▶ THE TASK
Using the material that follows, identify and copy each line with the string "tribal".

▶ RAW DATA
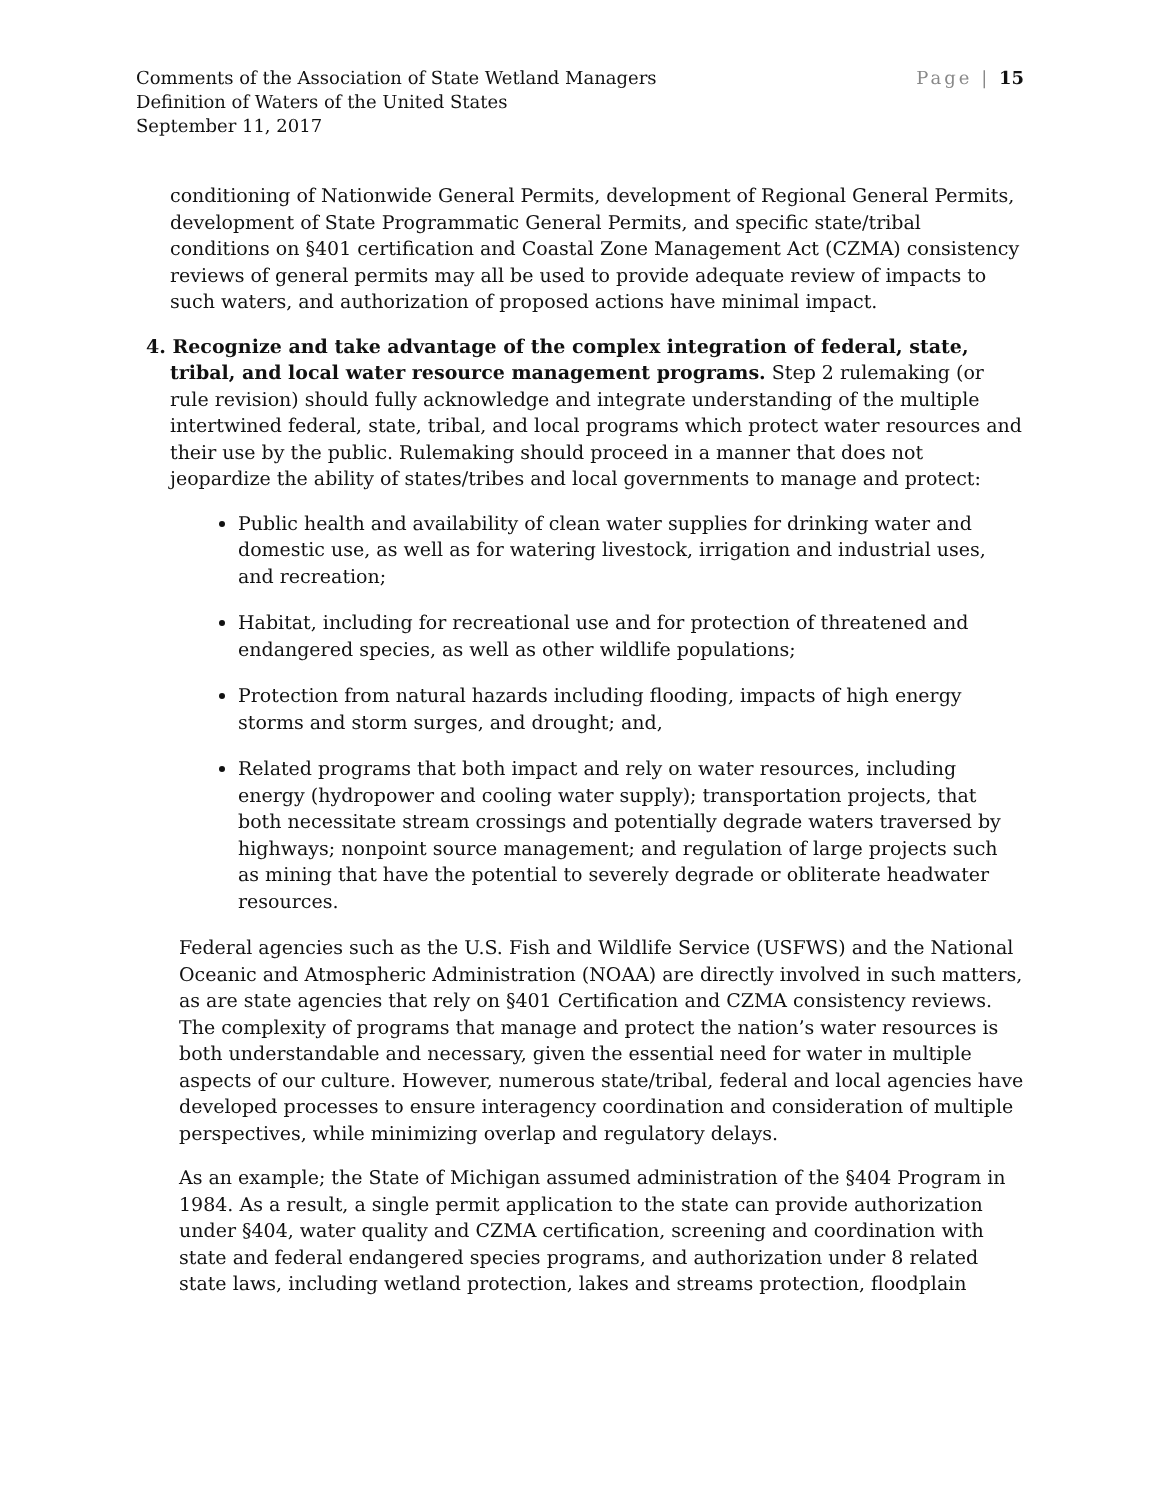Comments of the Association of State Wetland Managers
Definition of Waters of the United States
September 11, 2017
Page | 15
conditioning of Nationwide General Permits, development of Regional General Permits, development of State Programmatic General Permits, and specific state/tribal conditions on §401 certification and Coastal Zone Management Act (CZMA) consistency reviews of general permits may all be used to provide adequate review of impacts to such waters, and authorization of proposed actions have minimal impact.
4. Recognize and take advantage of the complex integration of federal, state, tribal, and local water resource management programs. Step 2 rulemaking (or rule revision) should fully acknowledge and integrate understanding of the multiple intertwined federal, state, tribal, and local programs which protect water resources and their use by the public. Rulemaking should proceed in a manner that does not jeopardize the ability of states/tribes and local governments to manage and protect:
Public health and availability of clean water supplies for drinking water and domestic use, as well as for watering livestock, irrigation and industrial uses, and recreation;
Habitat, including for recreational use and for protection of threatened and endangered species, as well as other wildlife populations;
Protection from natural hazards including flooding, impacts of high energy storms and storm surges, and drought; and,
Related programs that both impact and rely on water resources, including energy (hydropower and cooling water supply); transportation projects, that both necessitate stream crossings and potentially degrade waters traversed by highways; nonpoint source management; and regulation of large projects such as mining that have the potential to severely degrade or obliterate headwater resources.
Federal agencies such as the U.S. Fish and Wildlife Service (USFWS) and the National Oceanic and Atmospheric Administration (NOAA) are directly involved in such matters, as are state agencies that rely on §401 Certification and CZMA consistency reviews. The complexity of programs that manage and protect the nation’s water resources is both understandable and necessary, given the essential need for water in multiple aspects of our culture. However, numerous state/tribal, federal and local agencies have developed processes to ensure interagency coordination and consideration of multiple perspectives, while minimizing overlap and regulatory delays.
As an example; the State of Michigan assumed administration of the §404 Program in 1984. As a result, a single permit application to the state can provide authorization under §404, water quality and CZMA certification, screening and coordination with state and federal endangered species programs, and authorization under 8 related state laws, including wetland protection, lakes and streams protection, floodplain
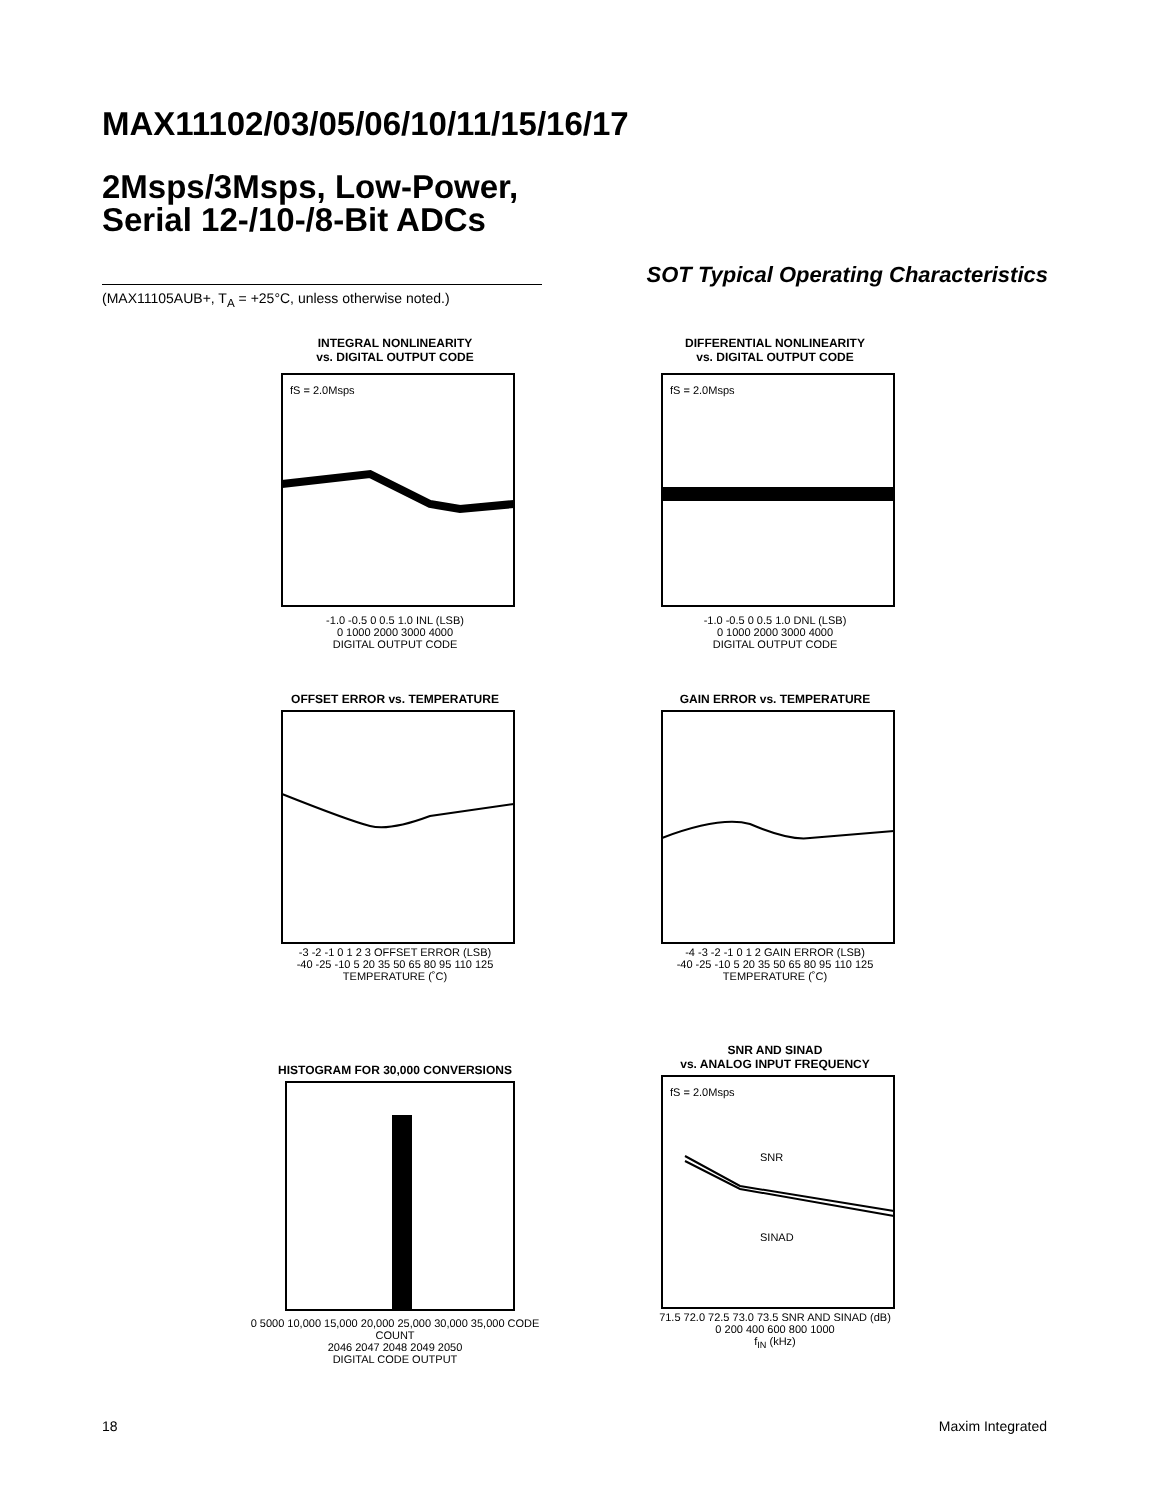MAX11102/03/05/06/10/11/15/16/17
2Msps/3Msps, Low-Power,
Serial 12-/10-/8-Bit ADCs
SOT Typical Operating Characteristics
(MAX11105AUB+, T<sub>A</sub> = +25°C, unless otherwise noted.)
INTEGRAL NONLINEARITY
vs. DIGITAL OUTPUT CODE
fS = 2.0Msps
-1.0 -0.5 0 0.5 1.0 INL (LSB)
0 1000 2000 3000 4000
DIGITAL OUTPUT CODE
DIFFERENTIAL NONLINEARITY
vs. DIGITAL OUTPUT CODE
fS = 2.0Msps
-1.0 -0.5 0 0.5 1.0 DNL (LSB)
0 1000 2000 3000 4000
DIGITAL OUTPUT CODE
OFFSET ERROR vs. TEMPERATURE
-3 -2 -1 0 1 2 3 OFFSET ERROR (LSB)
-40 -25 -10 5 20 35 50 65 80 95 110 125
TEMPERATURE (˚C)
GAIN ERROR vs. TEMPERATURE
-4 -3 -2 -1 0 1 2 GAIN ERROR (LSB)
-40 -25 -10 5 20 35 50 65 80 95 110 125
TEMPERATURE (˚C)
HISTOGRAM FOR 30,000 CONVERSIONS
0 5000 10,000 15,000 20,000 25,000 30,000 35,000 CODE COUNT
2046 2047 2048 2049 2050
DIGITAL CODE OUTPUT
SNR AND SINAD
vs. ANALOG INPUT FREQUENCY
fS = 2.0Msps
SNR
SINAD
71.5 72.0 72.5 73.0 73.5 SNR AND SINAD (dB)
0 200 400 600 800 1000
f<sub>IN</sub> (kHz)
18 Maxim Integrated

...

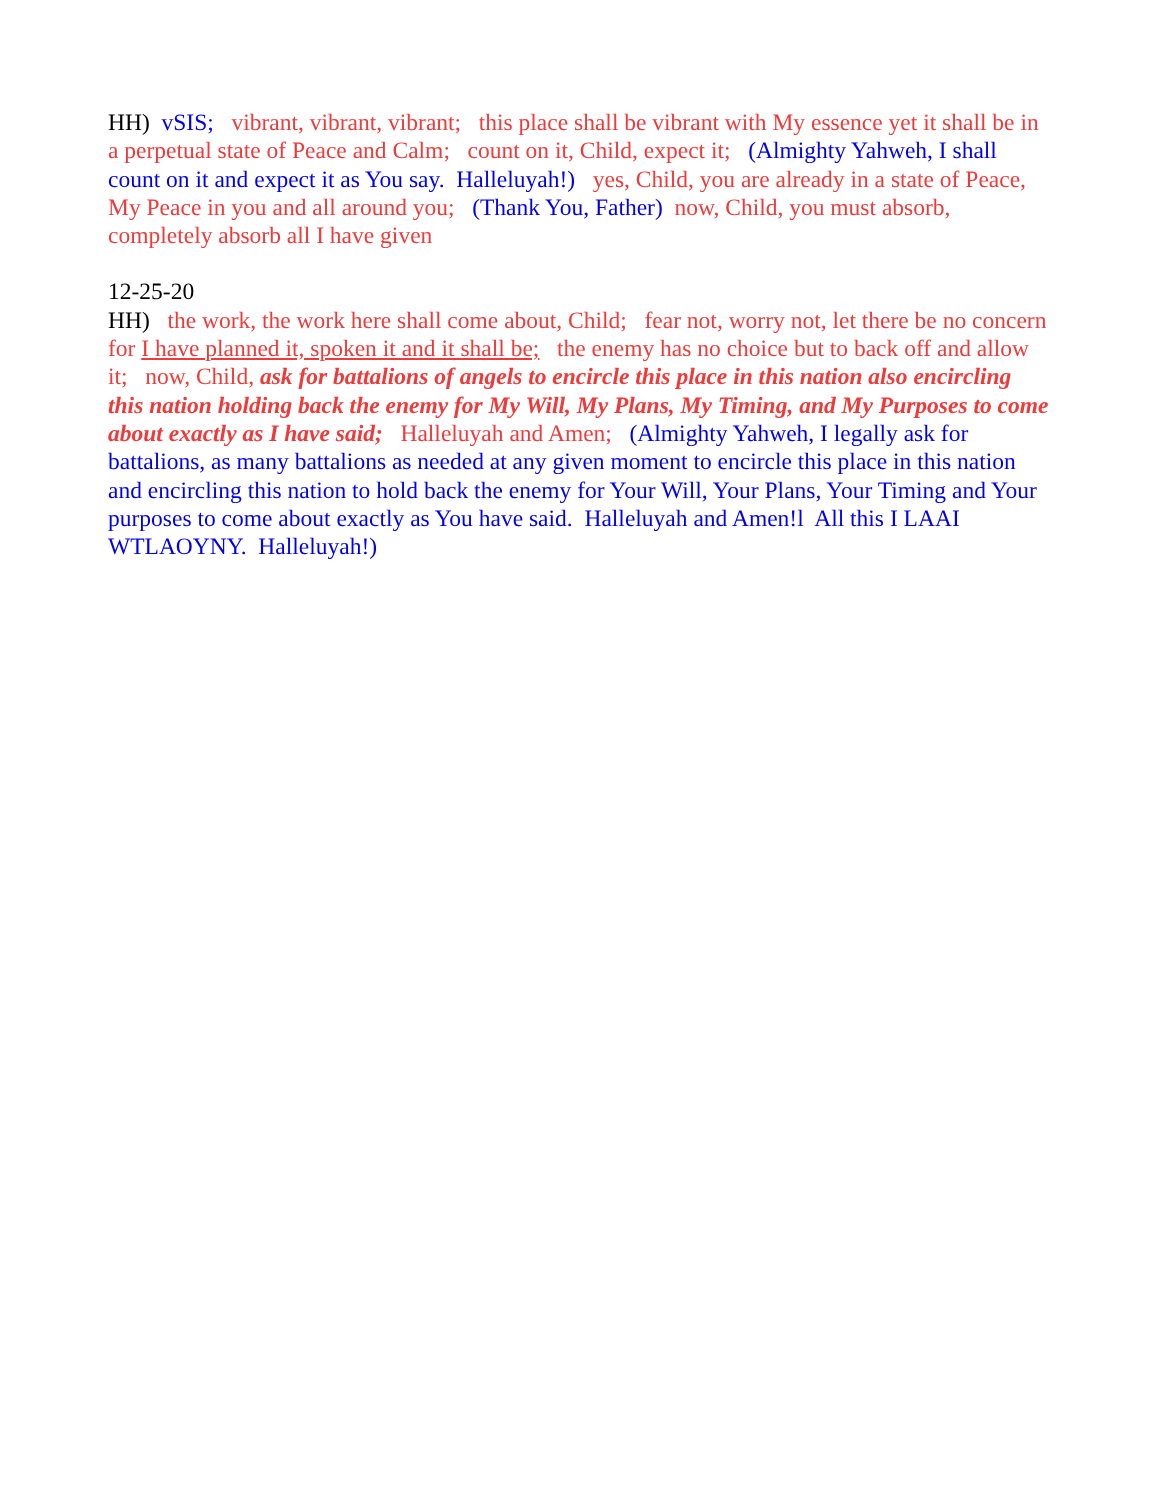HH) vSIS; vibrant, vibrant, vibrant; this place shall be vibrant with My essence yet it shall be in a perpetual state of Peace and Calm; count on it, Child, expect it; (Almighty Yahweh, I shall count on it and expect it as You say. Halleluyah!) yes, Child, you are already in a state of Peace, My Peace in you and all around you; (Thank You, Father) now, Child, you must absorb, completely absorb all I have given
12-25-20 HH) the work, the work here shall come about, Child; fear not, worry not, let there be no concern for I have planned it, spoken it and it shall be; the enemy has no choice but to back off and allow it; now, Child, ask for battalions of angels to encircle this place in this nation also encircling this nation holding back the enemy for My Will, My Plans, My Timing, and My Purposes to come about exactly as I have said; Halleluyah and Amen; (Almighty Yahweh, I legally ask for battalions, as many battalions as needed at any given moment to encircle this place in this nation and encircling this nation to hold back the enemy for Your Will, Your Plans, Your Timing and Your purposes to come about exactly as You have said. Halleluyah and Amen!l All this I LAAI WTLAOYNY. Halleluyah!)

...

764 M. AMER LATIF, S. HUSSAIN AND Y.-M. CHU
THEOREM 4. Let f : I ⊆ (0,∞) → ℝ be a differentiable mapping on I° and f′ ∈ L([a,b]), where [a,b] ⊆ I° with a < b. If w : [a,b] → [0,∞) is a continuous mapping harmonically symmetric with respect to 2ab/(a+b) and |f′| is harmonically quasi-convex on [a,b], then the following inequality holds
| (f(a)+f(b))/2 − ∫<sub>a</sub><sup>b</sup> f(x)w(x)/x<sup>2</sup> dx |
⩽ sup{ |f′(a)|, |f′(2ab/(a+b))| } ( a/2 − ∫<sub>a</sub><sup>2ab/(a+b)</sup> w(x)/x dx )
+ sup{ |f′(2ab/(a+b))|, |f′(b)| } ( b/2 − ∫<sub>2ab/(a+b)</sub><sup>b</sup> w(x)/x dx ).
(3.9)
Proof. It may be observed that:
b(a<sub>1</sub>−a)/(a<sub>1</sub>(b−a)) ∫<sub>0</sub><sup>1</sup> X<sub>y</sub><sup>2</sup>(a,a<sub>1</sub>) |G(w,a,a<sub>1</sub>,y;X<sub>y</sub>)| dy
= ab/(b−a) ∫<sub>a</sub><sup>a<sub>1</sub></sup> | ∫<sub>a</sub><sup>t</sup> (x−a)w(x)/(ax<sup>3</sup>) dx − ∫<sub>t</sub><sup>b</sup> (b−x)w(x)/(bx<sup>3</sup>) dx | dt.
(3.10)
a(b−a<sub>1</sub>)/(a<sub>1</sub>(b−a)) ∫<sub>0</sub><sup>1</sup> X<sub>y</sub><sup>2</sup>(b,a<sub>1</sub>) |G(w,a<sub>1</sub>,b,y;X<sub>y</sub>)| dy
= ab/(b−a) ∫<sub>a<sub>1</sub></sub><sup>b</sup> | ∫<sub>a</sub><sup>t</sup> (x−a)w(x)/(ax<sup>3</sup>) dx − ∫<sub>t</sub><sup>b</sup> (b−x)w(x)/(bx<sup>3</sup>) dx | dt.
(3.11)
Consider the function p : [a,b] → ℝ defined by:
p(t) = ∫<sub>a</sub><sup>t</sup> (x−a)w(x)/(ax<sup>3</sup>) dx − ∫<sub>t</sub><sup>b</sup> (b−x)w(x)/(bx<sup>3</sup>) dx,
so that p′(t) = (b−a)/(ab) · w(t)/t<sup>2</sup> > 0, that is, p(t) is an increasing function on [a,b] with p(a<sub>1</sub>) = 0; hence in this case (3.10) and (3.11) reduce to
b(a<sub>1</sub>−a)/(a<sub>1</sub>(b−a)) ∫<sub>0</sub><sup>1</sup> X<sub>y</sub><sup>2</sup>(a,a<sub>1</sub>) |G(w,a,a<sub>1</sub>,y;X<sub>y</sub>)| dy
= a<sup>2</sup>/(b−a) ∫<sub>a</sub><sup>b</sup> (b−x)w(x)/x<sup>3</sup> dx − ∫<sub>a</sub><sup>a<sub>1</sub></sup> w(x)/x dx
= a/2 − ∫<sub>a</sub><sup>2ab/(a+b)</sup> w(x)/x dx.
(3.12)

▶ WRITTEN ANSWER
conditioning of Nationwide General Permits, development of Regional General Permits, development of State Programmatic General Permits, and specific state/tribal conditions on §401 certification and Coastal Zone Management Act (CZMA) consistency reviews of general permits may all be used to provide adequate review of impacts to such waters, and authorization of proposed actions have minimal impact.
4. Recognize and take advantage of the complex integration of federal, state, tribal, and local water resource management programs. Step 2 rulemaking (or rule revision) should fully acknowledge and integrate understanding of the multiple intertwined federal, state, tribal, and local programs which protect water resources and their use by the public. Rulemaking should proceed in a manner that does not jeopardize the ability of states/tribes and local governments to manage and protect:
Federal agencies such as the U.S. Fish and Wildlife Service (USFWS) and the National Oceanic and Atmospheric Administration (NOAA) are directly involved in such matters, as are state agencies that rely on §401 Certification and CZMA consistency reviews. The complexity of programs that manage and protect the nation’s water resources is both understandable and necessary, given the essential need for water in multiple aspects of our culture. However, numerous state/tribal, federal and local agencies have developed processes to ensure interagency coordination and consideration of multiple perspectives, while minimizing overlap and regulatory delays.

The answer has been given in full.